I’m reminded of Louisa May Alcott’s classic novel Little Women, where she writes of marriage and motherhood:

The household happiness did not come all at once, but John and Meg had found the key to it, and each year of married life taught them how to use it, unlocking the treasuries of real home-love and mutual helpfulness, which the poorest may possess, and the richest cannot buy. This is the sort of shelf on which young wives and mothers may consent to be laid, safe from the restless fever and fret of the world, finding loyal lovers in the little sons and daughters who cling to them, undaunted by sorrow, poverty or age; walking side by side, through fair and stormy weather, with a faithful friend, who in the true sense of the good old Saxon word, the house-band, and learning, as Meg learned, that a woman’s happiest kingdom is home, her highest honor the art of ruling it — not as a queen, but a wise wife and mother.

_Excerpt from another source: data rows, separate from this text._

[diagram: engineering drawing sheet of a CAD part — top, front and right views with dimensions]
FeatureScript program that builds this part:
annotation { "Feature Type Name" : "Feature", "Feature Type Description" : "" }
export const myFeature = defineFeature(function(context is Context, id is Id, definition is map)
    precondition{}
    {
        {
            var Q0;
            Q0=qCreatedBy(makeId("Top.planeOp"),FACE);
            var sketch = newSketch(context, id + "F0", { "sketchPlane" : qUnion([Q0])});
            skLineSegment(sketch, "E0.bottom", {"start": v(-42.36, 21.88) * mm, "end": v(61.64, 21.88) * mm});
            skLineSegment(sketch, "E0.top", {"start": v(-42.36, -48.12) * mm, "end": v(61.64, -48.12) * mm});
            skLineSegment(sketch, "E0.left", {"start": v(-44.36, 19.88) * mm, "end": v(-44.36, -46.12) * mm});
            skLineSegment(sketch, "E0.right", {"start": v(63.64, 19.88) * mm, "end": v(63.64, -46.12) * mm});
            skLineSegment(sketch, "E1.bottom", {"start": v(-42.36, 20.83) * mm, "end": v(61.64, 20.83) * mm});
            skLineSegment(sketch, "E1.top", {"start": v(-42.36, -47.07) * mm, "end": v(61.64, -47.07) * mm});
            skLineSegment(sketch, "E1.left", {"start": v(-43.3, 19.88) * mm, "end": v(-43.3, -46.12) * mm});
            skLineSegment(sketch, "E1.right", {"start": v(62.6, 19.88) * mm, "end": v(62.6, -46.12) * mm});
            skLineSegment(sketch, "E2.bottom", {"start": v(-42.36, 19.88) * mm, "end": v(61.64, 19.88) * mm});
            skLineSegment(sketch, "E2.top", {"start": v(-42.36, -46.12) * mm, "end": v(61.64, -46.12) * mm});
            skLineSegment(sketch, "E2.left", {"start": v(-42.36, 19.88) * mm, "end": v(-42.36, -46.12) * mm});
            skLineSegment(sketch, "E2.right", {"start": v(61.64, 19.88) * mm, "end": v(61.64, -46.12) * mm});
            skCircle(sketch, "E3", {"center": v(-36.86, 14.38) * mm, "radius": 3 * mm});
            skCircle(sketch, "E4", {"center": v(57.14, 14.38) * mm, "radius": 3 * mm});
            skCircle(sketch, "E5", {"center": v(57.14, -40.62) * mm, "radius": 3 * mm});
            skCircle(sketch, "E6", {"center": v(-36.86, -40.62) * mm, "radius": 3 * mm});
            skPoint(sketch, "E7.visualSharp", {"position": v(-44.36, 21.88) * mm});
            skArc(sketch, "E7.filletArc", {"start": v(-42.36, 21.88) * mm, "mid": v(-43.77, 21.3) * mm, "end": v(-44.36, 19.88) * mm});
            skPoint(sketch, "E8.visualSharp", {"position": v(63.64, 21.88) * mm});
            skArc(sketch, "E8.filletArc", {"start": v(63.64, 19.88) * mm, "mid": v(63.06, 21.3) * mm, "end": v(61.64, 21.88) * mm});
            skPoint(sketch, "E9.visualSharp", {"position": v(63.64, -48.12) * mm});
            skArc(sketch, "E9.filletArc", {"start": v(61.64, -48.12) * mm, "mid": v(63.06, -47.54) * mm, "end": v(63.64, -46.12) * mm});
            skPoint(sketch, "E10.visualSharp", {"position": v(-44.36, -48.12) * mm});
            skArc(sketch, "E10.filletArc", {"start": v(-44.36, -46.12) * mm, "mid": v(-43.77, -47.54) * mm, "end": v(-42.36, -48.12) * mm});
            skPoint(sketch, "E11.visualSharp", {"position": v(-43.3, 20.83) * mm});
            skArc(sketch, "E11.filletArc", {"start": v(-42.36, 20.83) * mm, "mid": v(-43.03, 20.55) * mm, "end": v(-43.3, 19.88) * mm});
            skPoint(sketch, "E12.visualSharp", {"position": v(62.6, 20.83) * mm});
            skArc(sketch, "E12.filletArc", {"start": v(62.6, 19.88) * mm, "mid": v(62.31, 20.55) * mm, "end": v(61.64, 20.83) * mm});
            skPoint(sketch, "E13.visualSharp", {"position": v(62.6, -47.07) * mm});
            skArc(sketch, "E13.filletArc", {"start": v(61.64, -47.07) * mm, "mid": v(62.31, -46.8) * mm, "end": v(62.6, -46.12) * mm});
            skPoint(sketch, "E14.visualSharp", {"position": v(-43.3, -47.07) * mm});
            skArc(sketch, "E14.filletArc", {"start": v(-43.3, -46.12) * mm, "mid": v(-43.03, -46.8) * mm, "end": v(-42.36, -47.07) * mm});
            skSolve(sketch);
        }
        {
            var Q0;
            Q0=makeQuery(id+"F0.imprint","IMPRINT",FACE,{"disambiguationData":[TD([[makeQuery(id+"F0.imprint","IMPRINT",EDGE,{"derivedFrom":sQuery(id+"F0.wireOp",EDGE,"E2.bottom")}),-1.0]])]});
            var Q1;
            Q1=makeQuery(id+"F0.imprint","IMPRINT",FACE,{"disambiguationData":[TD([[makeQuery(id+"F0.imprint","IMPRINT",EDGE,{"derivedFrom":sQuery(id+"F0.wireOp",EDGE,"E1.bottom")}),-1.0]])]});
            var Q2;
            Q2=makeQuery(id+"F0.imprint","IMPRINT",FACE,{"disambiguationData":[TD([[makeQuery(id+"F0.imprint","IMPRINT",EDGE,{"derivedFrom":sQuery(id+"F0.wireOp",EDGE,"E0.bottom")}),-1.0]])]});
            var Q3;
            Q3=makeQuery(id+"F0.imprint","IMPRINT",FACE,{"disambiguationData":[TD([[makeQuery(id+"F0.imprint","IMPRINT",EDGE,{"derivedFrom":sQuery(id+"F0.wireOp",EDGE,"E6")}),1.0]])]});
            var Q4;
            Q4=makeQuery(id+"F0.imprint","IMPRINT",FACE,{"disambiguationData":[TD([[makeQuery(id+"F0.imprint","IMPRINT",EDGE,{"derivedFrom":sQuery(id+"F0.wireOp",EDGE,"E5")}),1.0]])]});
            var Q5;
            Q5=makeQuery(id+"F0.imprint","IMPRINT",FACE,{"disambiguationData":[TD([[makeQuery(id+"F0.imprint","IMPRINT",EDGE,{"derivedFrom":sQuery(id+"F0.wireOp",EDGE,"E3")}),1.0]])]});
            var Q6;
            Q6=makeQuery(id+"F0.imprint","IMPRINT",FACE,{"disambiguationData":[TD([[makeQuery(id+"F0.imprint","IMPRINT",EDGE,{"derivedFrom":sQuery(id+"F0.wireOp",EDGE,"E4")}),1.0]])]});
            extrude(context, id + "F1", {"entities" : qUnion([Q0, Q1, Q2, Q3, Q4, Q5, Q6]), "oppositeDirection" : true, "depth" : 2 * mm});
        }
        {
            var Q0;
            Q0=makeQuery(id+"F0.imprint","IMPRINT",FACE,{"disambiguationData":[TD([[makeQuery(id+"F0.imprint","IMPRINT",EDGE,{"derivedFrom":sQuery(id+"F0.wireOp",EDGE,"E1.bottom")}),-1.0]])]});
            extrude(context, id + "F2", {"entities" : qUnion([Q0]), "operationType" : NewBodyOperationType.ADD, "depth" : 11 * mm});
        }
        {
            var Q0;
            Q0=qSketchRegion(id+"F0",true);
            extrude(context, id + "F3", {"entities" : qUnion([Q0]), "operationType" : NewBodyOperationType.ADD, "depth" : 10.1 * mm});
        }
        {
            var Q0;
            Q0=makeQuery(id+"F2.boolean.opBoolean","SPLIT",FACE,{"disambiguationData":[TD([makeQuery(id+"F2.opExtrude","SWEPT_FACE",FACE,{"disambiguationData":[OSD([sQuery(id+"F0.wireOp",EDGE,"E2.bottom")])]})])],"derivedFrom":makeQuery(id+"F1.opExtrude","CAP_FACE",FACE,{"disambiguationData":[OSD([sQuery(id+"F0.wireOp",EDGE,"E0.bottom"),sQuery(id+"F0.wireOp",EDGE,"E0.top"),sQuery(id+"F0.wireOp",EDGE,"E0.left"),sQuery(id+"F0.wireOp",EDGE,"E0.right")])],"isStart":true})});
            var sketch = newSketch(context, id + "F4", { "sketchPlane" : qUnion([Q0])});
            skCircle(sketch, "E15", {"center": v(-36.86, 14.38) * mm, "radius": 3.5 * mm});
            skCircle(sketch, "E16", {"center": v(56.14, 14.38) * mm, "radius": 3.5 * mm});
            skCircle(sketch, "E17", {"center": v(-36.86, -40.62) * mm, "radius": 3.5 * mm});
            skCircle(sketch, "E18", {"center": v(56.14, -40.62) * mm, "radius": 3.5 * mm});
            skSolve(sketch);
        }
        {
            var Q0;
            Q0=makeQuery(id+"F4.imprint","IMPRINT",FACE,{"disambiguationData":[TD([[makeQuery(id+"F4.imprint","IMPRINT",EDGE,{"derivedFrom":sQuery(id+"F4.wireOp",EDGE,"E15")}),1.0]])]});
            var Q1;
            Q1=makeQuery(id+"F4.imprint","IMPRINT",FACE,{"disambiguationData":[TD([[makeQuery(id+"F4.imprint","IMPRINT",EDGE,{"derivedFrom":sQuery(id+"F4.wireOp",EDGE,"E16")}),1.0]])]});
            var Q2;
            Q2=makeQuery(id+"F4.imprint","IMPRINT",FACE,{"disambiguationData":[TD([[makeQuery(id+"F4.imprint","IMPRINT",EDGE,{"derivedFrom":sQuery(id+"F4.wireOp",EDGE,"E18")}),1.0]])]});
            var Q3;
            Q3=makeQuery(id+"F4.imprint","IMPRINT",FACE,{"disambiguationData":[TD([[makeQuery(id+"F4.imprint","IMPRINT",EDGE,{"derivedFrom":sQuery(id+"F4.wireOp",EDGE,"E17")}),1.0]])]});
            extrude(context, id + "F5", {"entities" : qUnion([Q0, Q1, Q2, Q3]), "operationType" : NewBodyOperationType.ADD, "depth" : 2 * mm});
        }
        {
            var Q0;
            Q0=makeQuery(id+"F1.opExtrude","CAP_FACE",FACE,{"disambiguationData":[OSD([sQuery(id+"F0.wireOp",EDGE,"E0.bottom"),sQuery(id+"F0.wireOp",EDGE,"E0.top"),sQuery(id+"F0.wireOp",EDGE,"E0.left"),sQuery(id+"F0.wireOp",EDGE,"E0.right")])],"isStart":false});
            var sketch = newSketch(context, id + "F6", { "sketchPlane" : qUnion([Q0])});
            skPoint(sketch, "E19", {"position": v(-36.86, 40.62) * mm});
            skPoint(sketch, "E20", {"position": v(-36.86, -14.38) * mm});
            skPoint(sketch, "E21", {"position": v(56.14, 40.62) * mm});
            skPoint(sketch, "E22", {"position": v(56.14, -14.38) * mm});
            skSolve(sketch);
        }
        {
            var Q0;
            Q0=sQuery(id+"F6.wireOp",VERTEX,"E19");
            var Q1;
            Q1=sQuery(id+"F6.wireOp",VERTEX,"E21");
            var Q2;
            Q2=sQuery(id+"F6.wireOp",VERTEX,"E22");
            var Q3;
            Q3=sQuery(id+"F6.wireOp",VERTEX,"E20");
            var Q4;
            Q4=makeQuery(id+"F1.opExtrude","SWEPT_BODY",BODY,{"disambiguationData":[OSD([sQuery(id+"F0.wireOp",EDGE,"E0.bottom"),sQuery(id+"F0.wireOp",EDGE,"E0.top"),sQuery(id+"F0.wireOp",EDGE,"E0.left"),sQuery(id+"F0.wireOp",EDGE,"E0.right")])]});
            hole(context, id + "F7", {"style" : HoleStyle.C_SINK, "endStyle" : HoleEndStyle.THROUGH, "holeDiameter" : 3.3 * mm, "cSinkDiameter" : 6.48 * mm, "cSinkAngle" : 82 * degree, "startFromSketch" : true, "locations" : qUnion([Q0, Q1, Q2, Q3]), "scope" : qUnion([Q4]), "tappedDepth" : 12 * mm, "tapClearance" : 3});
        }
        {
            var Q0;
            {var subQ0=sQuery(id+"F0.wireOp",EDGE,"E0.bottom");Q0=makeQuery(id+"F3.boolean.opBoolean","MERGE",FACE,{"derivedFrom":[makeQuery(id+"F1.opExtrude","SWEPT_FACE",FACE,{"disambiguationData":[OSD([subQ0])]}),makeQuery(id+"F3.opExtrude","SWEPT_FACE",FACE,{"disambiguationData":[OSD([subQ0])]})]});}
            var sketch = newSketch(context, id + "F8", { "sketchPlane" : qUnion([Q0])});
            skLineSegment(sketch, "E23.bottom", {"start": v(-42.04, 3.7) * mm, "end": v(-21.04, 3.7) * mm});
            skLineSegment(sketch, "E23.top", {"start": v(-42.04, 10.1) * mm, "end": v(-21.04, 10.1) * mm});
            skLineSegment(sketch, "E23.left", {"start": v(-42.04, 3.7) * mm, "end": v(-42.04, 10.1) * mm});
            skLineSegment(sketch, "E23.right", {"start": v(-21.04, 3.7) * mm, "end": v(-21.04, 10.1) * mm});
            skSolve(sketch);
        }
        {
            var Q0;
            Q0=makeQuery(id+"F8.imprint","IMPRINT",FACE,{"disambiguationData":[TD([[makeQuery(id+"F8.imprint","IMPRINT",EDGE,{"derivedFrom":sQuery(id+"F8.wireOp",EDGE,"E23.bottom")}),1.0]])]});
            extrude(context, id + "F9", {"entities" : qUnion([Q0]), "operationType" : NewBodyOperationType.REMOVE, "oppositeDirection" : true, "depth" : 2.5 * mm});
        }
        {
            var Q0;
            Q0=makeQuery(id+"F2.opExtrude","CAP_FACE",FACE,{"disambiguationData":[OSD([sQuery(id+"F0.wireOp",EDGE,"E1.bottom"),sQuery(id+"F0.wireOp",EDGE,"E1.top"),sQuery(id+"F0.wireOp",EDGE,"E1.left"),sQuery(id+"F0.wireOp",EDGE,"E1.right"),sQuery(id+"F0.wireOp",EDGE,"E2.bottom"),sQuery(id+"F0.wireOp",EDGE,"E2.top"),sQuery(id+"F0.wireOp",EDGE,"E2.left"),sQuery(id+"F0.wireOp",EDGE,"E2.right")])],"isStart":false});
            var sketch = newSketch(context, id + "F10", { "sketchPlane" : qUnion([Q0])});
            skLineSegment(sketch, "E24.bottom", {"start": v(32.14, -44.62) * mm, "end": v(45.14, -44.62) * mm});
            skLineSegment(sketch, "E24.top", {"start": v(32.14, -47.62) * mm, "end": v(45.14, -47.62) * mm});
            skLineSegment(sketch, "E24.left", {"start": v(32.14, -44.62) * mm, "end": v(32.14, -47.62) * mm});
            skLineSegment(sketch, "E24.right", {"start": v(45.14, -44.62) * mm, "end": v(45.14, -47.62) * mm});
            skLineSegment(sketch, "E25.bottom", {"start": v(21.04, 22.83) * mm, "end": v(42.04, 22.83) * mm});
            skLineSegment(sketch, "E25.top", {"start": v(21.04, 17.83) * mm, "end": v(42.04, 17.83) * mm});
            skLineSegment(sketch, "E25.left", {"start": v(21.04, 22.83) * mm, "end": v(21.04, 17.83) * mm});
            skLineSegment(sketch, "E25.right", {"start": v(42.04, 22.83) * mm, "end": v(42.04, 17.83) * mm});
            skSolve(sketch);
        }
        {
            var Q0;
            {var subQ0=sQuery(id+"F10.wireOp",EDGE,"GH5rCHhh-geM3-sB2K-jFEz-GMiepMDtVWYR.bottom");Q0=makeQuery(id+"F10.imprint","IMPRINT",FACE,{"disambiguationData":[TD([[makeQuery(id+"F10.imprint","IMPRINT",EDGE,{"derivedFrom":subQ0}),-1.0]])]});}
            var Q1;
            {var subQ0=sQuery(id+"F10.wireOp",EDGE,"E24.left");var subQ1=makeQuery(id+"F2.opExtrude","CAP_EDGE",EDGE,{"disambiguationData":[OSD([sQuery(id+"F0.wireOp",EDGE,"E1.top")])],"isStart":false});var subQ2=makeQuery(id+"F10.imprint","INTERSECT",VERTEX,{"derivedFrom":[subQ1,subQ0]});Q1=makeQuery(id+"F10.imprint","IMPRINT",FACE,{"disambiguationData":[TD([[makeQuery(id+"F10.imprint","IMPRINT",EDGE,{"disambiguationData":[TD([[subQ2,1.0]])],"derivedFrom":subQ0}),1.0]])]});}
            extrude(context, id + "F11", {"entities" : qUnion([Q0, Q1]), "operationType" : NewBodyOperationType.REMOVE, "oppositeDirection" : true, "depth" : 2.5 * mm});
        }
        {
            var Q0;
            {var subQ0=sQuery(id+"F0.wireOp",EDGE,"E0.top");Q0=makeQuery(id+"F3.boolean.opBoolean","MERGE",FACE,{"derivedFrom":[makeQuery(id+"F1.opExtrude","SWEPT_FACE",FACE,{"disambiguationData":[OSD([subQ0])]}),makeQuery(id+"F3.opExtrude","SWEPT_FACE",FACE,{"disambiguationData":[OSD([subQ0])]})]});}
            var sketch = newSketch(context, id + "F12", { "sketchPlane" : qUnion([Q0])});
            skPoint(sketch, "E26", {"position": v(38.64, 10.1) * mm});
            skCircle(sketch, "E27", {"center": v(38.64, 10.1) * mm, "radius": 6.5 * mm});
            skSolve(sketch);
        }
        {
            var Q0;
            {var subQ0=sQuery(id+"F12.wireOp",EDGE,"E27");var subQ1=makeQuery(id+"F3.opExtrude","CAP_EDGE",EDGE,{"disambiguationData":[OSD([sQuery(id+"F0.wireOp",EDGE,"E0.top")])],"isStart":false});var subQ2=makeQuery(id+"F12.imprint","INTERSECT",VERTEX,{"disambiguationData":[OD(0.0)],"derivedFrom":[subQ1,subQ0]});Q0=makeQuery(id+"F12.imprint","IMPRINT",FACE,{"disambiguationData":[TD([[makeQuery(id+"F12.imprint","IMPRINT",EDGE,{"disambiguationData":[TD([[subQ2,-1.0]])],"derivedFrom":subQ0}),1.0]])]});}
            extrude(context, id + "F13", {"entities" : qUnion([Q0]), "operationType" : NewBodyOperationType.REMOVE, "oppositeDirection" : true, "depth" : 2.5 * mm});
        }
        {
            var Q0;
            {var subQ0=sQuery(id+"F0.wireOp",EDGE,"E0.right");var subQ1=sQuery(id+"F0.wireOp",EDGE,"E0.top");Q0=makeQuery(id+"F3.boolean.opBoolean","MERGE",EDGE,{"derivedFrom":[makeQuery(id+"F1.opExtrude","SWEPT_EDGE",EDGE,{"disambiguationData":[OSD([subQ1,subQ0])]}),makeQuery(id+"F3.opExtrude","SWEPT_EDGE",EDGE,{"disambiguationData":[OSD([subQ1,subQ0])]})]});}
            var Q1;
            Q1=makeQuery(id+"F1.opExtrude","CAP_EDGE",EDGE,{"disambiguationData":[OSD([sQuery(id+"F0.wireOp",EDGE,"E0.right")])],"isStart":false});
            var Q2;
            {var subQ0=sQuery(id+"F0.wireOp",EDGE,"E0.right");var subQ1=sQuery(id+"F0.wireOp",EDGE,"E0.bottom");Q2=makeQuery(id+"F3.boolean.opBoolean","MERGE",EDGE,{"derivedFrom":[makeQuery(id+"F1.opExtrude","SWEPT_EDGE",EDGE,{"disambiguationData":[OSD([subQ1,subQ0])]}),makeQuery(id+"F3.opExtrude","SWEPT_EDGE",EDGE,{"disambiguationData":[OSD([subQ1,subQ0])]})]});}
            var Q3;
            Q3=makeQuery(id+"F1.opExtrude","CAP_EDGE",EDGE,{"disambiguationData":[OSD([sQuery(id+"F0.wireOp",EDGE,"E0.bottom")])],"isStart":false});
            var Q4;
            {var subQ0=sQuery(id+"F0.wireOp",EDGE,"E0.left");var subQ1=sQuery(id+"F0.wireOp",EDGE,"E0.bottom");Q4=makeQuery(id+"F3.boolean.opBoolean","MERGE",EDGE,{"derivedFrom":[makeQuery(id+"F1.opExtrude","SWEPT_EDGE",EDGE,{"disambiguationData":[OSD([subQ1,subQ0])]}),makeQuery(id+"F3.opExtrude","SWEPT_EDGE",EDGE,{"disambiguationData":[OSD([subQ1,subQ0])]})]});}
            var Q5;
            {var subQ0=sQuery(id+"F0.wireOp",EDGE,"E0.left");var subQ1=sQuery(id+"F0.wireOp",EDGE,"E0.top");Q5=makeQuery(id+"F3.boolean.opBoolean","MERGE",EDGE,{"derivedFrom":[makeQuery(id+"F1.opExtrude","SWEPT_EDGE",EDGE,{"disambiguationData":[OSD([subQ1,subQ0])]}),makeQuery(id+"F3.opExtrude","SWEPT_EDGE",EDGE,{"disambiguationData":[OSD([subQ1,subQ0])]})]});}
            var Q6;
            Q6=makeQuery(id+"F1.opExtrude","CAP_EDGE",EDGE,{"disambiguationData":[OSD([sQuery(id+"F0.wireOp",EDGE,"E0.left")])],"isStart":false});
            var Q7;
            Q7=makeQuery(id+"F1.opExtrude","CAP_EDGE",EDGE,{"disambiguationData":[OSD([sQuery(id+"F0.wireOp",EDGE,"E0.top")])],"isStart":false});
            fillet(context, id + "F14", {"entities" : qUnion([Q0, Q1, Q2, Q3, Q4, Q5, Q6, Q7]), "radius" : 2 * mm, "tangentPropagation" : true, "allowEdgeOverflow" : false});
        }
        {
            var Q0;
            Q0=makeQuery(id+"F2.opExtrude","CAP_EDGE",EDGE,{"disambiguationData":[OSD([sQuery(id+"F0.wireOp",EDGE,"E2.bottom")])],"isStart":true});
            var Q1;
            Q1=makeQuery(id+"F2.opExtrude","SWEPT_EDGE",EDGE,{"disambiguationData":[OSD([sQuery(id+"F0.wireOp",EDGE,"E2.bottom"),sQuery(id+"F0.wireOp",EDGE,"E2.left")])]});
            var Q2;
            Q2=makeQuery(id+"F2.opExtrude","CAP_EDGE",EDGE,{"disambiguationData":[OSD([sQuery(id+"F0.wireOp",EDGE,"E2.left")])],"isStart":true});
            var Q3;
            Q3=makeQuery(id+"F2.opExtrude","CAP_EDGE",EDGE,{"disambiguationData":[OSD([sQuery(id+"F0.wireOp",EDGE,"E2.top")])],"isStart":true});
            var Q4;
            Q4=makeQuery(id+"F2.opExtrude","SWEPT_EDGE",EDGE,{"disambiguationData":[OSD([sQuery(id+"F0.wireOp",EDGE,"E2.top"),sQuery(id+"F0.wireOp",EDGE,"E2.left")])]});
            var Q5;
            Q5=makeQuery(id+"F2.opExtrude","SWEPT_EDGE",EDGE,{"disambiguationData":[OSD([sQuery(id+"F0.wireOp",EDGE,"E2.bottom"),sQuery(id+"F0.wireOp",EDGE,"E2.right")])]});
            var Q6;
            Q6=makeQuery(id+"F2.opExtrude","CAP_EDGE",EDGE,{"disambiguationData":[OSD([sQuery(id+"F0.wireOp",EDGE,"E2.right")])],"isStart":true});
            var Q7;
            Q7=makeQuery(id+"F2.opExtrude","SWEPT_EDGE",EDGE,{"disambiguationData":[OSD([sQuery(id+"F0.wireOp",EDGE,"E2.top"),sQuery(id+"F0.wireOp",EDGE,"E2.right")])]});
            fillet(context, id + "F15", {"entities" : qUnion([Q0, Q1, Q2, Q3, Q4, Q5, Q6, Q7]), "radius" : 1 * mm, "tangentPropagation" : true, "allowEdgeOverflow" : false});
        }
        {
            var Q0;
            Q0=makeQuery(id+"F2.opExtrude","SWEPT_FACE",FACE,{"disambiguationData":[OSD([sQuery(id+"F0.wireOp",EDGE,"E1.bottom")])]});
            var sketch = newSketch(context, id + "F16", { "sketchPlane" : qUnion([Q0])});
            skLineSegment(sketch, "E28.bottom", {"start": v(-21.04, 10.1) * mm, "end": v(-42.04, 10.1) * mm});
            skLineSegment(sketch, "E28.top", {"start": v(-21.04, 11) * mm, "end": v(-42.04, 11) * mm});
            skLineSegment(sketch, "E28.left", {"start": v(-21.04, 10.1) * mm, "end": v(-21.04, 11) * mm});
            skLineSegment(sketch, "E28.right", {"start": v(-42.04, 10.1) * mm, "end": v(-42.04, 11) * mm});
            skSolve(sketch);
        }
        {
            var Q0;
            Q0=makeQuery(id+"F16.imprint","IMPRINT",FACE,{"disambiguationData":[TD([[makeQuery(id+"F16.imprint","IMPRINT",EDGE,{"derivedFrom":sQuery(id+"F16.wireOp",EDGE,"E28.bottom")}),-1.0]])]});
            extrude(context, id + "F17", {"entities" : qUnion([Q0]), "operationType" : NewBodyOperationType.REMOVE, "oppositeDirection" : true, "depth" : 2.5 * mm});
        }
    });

It’s a lovely picture of the quaint simpleness of domesticity, isn’t it? You can easily imagine Mr. and Mrs. Brooke going through life together, happy and fulfilled in the small things, resolute in the acceptance of their respective vocations. Someone reading this passage today will be tempted to discount it — surely Alcott’s view of women is oppressive and patriarchal, backward and completely outdated. To suggest that a woman’s devotion to hearth and home is important is, well, patently offensive.

But while real life is far from perfect, and may not so closely resemble motherhood in New England in 1869, we would do well to resist this tyranny of relativism, which compels us to deconstruct even the most beautifully poignant of literary moments. We would do well, instead, to take the author’s words for what they are: a stunning example of marriage and motherhood, worthy of imitating in some way or another. Because at the end of the day, we must not let our modern sensibilities rob us of the beauty, usefulness, and hope of achieving our ideals — whatever they may be.